Collected data

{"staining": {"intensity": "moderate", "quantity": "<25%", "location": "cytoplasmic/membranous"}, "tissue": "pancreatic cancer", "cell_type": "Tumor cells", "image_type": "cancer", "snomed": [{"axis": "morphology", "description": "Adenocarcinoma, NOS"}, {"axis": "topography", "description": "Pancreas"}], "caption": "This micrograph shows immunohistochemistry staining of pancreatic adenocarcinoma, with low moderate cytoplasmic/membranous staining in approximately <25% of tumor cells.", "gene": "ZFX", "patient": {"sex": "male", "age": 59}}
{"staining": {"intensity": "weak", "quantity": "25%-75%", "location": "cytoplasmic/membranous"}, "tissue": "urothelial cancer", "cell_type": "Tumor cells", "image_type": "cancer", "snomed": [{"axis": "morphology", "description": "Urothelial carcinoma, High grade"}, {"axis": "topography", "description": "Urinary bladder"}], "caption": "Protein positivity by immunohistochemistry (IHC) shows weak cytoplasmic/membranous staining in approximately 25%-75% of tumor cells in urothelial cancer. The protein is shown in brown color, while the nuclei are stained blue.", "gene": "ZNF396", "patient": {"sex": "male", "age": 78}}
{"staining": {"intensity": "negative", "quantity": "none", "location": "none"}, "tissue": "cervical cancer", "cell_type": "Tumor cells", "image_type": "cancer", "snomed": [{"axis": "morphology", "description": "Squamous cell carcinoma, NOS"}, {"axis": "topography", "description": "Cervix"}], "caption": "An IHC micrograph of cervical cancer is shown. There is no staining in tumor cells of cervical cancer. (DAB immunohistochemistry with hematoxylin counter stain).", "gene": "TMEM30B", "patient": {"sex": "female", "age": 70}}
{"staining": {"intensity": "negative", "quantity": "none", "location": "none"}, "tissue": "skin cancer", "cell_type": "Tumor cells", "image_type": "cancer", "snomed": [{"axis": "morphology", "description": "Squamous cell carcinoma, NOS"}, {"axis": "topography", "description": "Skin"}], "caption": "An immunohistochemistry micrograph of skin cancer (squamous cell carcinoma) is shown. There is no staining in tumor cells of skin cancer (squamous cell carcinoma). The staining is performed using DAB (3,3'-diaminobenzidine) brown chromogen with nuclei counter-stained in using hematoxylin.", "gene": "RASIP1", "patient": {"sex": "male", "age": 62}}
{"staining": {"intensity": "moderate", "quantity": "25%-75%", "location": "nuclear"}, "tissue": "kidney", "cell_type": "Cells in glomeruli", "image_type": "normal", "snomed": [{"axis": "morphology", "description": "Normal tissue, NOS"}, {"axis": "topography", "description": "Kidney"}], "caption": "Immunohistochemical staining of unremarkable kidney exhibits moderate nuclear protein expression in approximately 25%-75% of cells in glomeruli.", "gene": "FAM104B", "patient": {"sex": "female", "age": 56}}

- _Problem to work on_: Set down, exactly as written, each line of the data from its opening line through the one containing "IHC micrograph of". Output nothing more.

- _Result below_:
{"staining": {"intensity": "moderate", "quantity": "<25%", "location": "cytoplasmic/membranous"}, "tissue": "pancreatic cancer", "cell_type": "Tumor cells", "image_type": "cancer", "snomed": [{"axis": "morphology", "description": "Adenocarcinoma, NOS"}, {"axis": "topography", "description": "Pancreas"}], "caption": "This micrograph shows immunohistochemistry staining of pancreatic adenocarcinoma, with low moderate cytoplasmic/membranous staining in approximately <25% of tumor cells.", "gene": "ZFX", "patient": {"sex": "male", "age": 59}}
{"staining": {"intensity": "weak", "quantity": "25%-75%", "location": "cytoplasmic/membranous"}, "tissue": "urothelial cancer", "cell_type": "Tumor cells", "image_type": "cancer", "snomed": [{"axis": "morphology", "description": "Urothelial carcinoma, High grade"}, {"axis": "topography", "description": "Urinary bladder"}], "caption": "Protein positivity by immunohistochemistry (IHC) shows weak cytoplasmic/membranous staining in approximately 25%-75% of tumor cells in urothelial cancer. The protein is shown in brown color, while the nuclei are stained blue.", "gene": "ZNF396", "patient": {"sex": "male", "age": 78}}
{"staining": {"intensity": "negative", "quantity": "none", "location": "none"}, "tissue": "cervical cancer", "cell_type": "Tumor cells", "image_type": "cancer", "snomed": [{"axis": "morphology", "description": "Squamous cell carcinoma, NOS"}, {"axis": "topography", "description": "Cervix"}], "caption": "An IHC micrograph of cervical cancer is shown. There is no staining in tumor cells of cervical cancer. (DAB immunohistochemistry with hematoxylin counter stain).", "gene": "TMEM30B", "patient": {"sex": "female", "age": 70}}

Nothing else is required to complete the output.